The plan is a one-time offer to “retirement-eligible non-bargaining unit faculty members, excluding special contract employees,” Wright State said.

The university said the offer is “both people-friendly and uses a best practice approach ... offering a retirement program that is voluntary and creates a benefit for both the university and the employee.”

The university said its representatives met with the union representing faculty members, the AAUP-WSU, and “agreement was not reached with them to support the” retirement incentive.

This is the second voluntary retirement incentive program offered by Wright State. A similar plan was offered in 2016.

“Looking ahead, the university does not anticipate offering additional retirement incentive programs,” Wright State said.

Specific criteria, details and decision packets will be distributed to eligible employees no later than March 13, the university also said.

Noeleen McIlveena, president of the AAUP-WSU, said Friday that the university did raise the issue with the union, but not until about Feb. 12, which she considered “the last moment.”

She did not want the union to be bound by what she felt was an “artificial deadline.”

“That was really somewhat distressing to us,” she said.

She said the union does not oppose retirement incentives, but members want assurance from the university in writing that over time, “tenure-track” faculty members will be hired to replace those retiring.

Even there, McIlveena said the union did not seek a “one-to-one replacement.”

“We wanted about half of them (retiring faculty members) to be replaced,” she said.

The people WSU would rehire would not necessarily join the union, she added. But she maintained that to ensure a “quality education,” tenure-track “experts” should be hired.

“We’re people with a vocation, if you like,” McIlveena said. “We’re teachers.”

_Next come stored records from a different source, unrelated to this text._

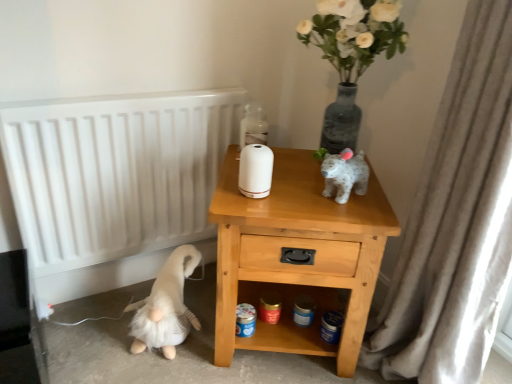
You are a GUI agent. You are given a task and a screenshot of the screen. Output one action in this format:
    pyautogui.click(x=<x>, y=<y>)
    Task: Click on the translucent glass bottle at upper center
    This screenshot has height=384, width=512.
    Given the screenshot: What is the action you would take?
    pyautogui.click(x=253, y=126)

Where is `light wood/texture nightstand at center`? The height and width of the screenshot is (384, 512). light wood/texture nightstand at center is located at coordinates (298, 249).

What is the approximate width of light wood/texture nightstand at center?

light wood/texture nightstand at center is 20.09 inches wide.

This screenshot has height=384, width=512. What do you see at coordinates (115, 172) in the screenshot?
I see `white matte radiator at left` at bounding box center [115, 172].

What do you see at coordinates (165, 306) in the screenshot? The height and width of the screenshot is (384, 512). I see `white plush gnome at lower left` at bounding box center [165, 306].

This screenshot has width=512, height=384. I want to click on white plush gnome at lower left, so (165, 306).

Image resolution: width=512 pixels, height=384 pixels. In order to click on translucent glass bottle at upper center in this screenshot , I will do `click(253, 126)`.

Between light wood/texture nightstand at center and white textured curtain at right, which one has larger size?

light wood/texture nightstand at center is bigger.

Is light wood/texture nightstand at center turned away from white textured curtain at right?

No, white textured curtain at right is not at the back of light wood/texture nightstand at center.

Does light wood/texture nightstand at center have a greater height compared to white textured curtain at right?

In fact, light wood/texture nightstand at center may be shorter than white textured curtain at right.

Which is closer to the camera, [268,325] or [471,86]?

Point [268,325] is positioned farther from the camera compared to point [471,86].

Is white matte radiator at left wider than light wood/texture nightstand at center?

In fact, white matte radiator at left might be narrower than light wood/texture nightstand at center.

Between white matte radiator at left and light wood/texture nightstand at center, which one has smaller size?

Smaller between the two is white matte radiator at left.

Considering the sizes of objects white matte radiator at left and light wood/texture nightstand at center in the image provided, who is shorter, white matte radiator at left or light wood/texture nightstand at center?

light wood/texture nightstand at center.

From a real-world perspective, is white matte radiator at left on light wood/texture nightstand at center?

Correct, in the physical world, white matte radiator at left is higher than light wood/texture nightstand at center.

Which object is wider, light wood/texture nightstand at center or white plush gnome at lower left?

light wood/texture nightstand at center.

Does light wood/texture nightstand at center come behind white plush gnome at lower left?

No, the depth of light wood/texture nightstand at center is less than that of white plush gnome at lower left.

Identify the location of animal on the left of light wood/texture nightstand at center. The height and width of the screenshot is (384, 512). tap(165, 306).

Do you think light wood/texture nightstand at center is within white plush gnome at lower left, or outside of it?

light wood/texture nightstand at center is located beyond the bounds of white plush gnome at lower left.

Is light wood/texture nightstand at center further to the viewer compared to white matte radiator at left?

No, the depth of light wood/texture nightstand at center is less than that of white matte radiator at left.

Which is behind, point (219, 223) or point (21, 153)?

Beyond that issue, she said relations with the university are better. But she termed the university’s handing of this issue “a strategy to sow discord among members.”

“It won’t work,” she added.

In an emailed response, the university said: "The idea of a faculty-focused retirement incentive program was first presented to the AAUP-WSU in August and again in November 2019 by Dr. (Susan) Edwards (Wright State president).”

The university said it drafted and presented a memorandum of understanding this week that stated at least 25 percent of the those accepting the retirement plan would be replaced. The memorandum also outlined the opportunity for higher faculty replacement numbers depending upon increases in enrollment and retention, the university said.